Coppens doesn’t speak for the entire PE community, but many providers have already begun to build out the entire continuum, so to speak, within the home. For instance, providers will have home care, home health and palliative care. In some instances, they will even go further, investing in higher-acuity models such as SNF at home and hospital at home.

AI utilization

AI coming to home-based care is not an interesting inevitability.

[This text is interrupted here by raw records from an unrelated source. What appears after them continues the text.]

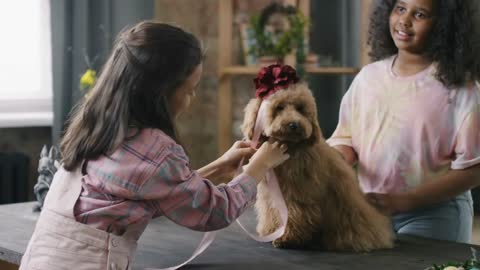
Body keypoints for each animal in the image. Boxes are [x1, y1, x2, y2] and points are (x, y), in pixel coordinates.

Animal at [240, 83, 394, 251]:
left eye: (300, 108)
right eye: (279, 107)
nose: (294, 125)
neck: (290, 148)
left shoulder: (297, 193)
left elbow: (294, 214)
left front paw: (287, 237)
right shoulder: (269, 195)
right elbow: (270, 211)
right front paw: (270, 230)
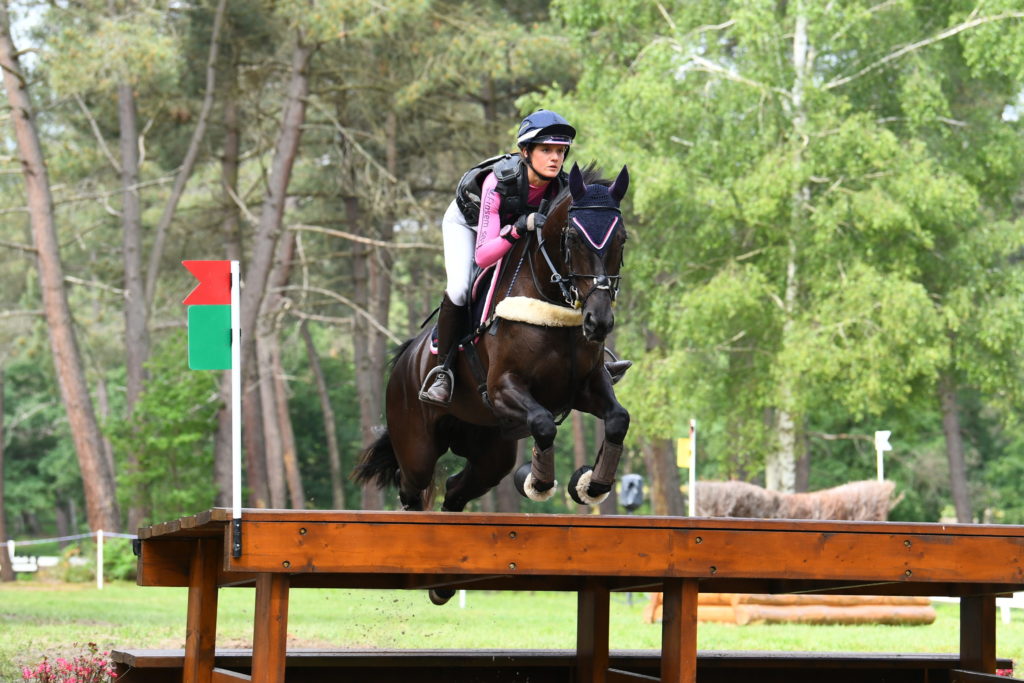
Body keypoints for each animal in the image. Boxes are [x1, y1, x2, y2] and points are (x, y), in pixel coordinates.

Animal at [356, 162, 630, 528]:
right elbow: (543, 423)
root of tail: (405, 361)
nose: (598, 322)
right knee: (412, 486)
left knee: (457, 489)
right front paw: (538, 482)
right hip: (417, 446)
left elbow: (618, 419)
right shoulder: (503, 387)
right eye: (572, 237)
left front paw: (592, 485)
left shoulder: (586, 385)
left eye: (622, 239)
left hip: (490, 449)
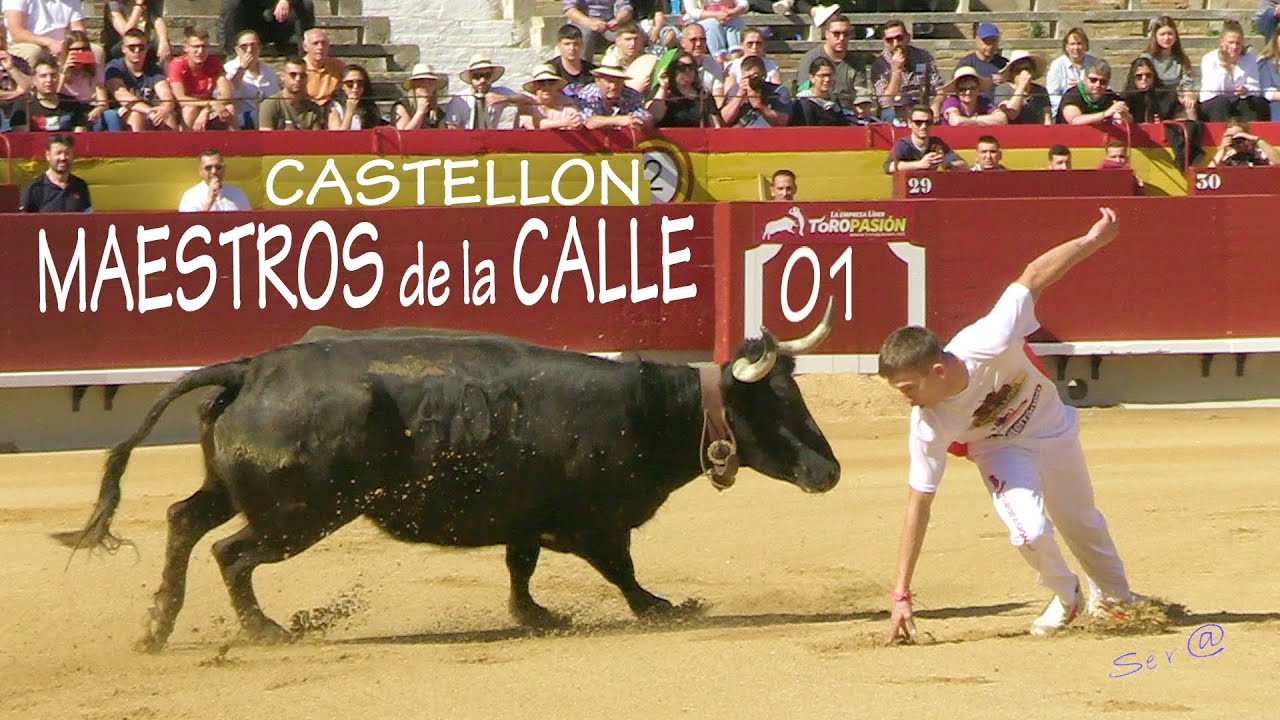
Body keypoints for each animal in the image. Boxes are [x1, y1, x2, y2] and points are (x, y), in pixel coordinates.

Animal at [62, 311, 839, 648]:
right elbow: (621, 570)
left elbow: (521, 567)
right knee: (232, 552)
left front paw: (535, 615)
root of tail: (250, 368)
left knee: (184, 522)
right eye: (775, 404)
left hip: (239, 491)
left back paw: (157, 626)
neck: (649, 409)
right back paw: (268, 629)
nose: (829, 470)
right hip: (300, 513)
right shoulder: (594, 520)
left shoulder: (528, 516)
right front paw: (665, 607)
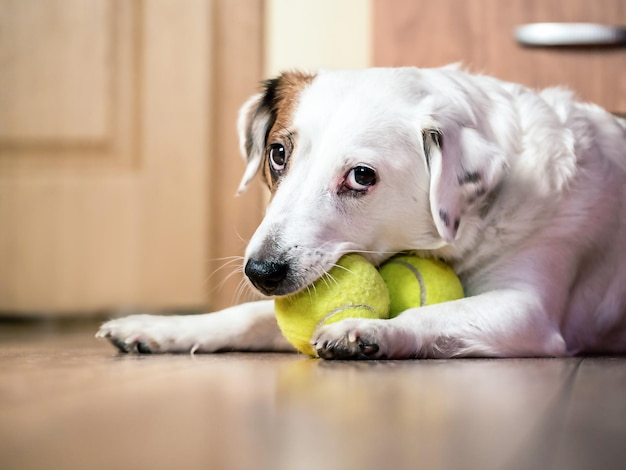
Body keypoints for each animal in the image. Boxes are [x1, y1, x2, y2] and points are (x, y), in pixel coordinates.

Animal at [96, 67, 624, 360]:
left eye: (362, 176)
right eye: (278, 154)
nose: (260, 271)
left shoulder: (525, 311)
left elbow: (434, 313)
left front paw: (368, 330)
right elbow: (245, 316)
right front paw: (161, 327)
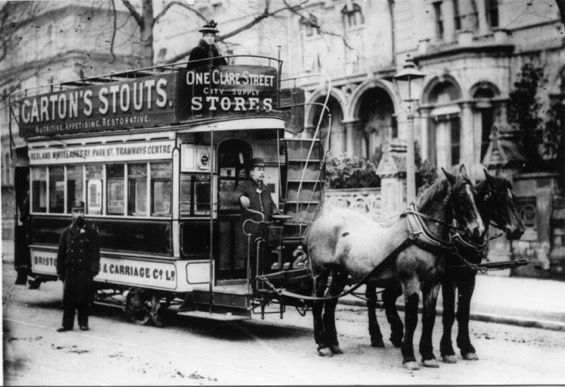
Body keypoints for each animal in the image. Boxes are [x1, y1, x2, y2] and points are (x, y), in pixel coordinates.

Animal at [306, 166, 482, 370]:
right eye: (460, 196)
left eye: (476, 194)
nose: (478, 230)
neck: (420, 234)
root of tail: (320, 221)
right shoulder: (410, 281)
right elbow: (412, 318)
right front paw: (409, 357)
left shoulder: (434, 282)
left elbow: (429, 317)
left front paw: (428, 355)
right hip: (320, 272)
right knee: (317, 302)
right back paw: (322, 345)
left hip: (340, 273)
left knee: (330, 302)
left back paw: (333, 343)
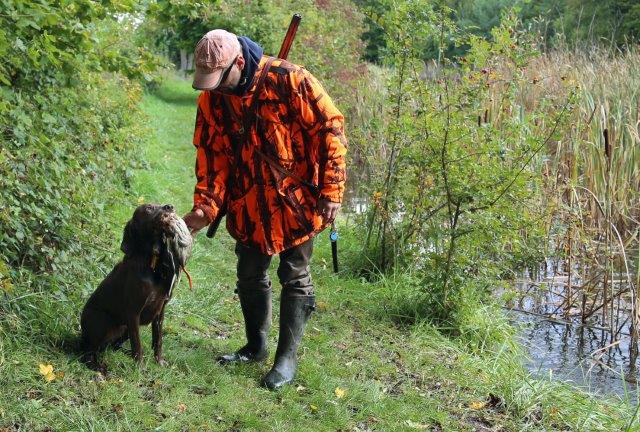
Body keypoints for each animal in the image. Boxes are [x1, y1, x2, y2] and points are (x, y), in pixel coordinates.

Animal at [80, 203, 192, 369]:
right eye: (148, 208)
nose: (169, 207)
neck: (151, 263)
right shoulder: (133, 312)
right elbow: (137, 344)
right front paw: (140, 367)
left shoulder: (160, 311)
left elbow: (158, 340)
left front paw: (159, 361)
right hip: (104, 321)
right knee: (89, 351)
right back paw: (98, 366)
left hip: (123, 328)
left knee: (110, 346)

What’s more interesting, instead, is what use cases there will be for it.

“We can get really creative with some of the ways that we can combine these powerful technologies with our data,” Sarah Khalid, a data and intelligence product manager at AlayaCare, said at Continuum. “There’s a lot of creative and different use cases. I think, more and more, we’re going to start to see this being seamlessly integrated in the entire retention problem.”

Documentation is an area where some of the largest providers are beginning to implement AI.

But, if implemented correctly, retention seems to be the area where home-based care providers will benefit the most from AI – and in short order.

Volatile scheduling is the No. 1 reason why home health workers leave their jobs. Unpacking that problem can be a herculean task, however.

That’s, ideally, where AI comes in.

“It’s that scheduling piece,” Compassus COO Laura Templeton said at Continuum. “We’ve piloted several scheduling programs, where we are sending the right clinician, at the right time, to the right place. So, scheduling is one I can think of, for sure.”

Elsewhere in retention, AI models can help predict when an employee may be about to leave.

But that model can only be built for a home-based care company if they are tracking the correct data. For instance, the model needs to learn why people are leaving in the first place – through exit interviews – and when exactly they have left in the past.

Those may seem simple things to track, but having reliable data points in those areas can take years to compile.

“I often describe data as the clay,” Guillaume Vergnolle, a senior data scientist at AlayaCare, said at Continuum. “It’s your best material to come up with an [AI] solution. You need the right kind to come up with the solutions. So, when it comes to the retention problem, make sure that you’re actually collecting the right data to mirror what you’re trying to solve.”